Norwescy kibice są bardzo wyedukowani. Wiedzą, które miejsca do siedzenia są dobre a które złe, bardzo dużo rozumieją. Są bardzo zaaprobowani grą. Interesują się zwłaszcza początkowymi fazami turnieju, w których bardzo mocno dopingują swoich rodaków. Kochają oglądać ich grę. Jednak kiedy Ci przegrywają dopingują również inne drużyny. Zawodnicy, tacy jak Emanuel i Ricardo są bardzo dobrze znani w Norwegii.
W telewizji również mecze będą tak popularne?
Z pewnością. Przewidujemy około 80-100 godzin transmisji. Będzie to największe przedsięwzięcie w historii turniejów w Stavanger. Wszystko będzie w komercyjnym kanale NRK.
Jakie założenia ma norweska plażówka na ten sezon wyłączając już mistrzostwa świata?
Chcielibyśmy stworzyć w Stavanger turnieje siatkówki plażowej na przykładzie Wimbledonu w tenisie. Z roku na rok coraz większym prestiżem jest zwycięstwo w Grand Slam. To niesamowite, że taki wpływ ma ten sport na Stavanger, ale także i na cały kraj. Rozpoczynaliśmy grę na plażach w 1990 roku i od tego czasu ten sport rozwinął się u nas do tego stopnia, że mamy w całym kraju ponad 800 boisk do siatkówki plażowej, budowanych w parkach lub innych miejscach a sponsorowanych przez norweski rząd.

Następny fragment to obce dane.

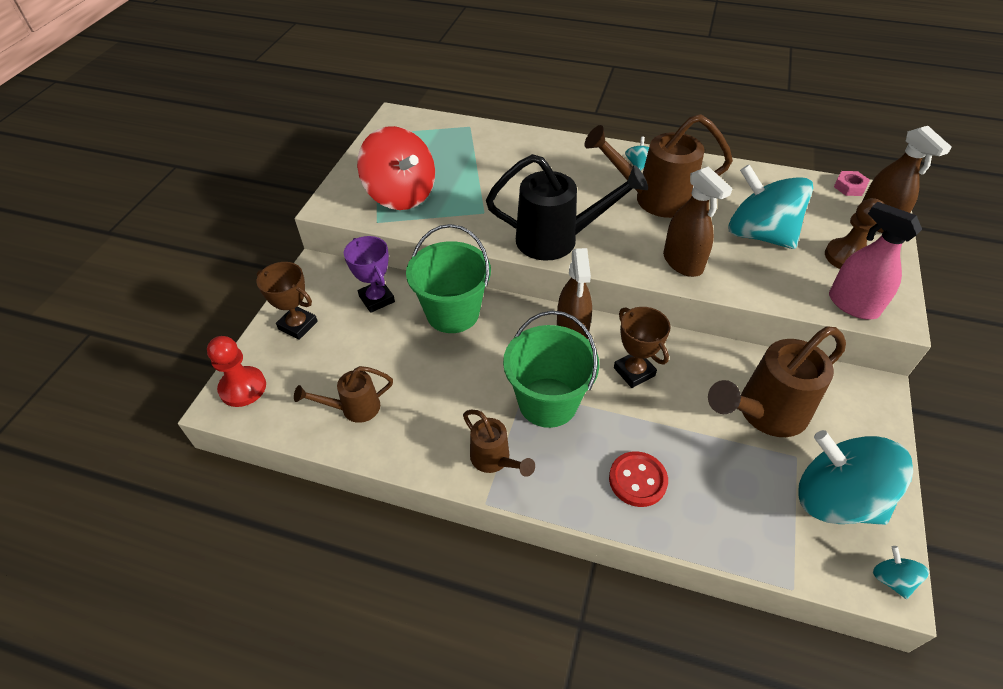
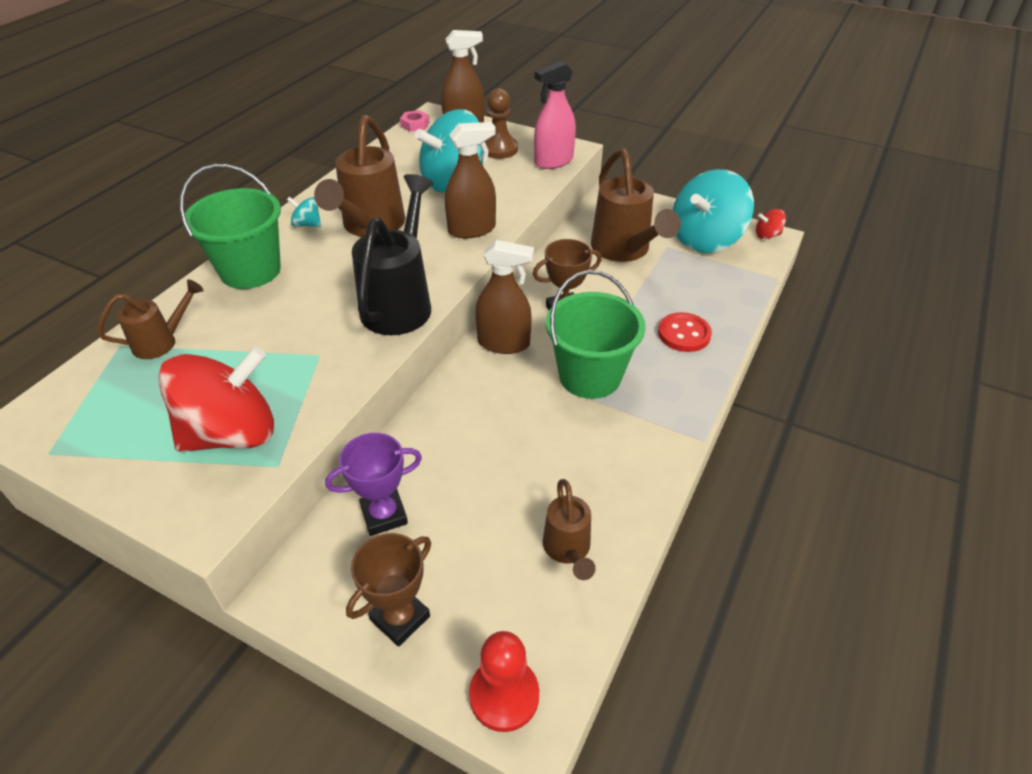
camera: 80 degrees left, 5 degrees down
green bucket [406,224,491,333] -> green bucket moved to [180,164,281,289]
brown watering can [463,410,535,477] -> brown watering can moved to [97,279,204,359]
turquoise spinning top [873,546,929,599] -> red spinning top [756,209,786,239]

Zobaczymy Cię w mistrzostwach świata?
Wszyscy uczestnicy muszą uważać. Bardzo ciężko trenuję i mam nadzieję, że będę gotowy do gry. Moja forma jest coraz lepsza. Jedynie mam problemy z kolanem. Obecnie mój serbski trener pracuje ze mną każdego ranka przed tym jak pójdę do pracy, gram popołudniami. Więc będę najbardziej wysportowanym … promotorem, jaki grał kiedykolwiek na mistrzostwach świata.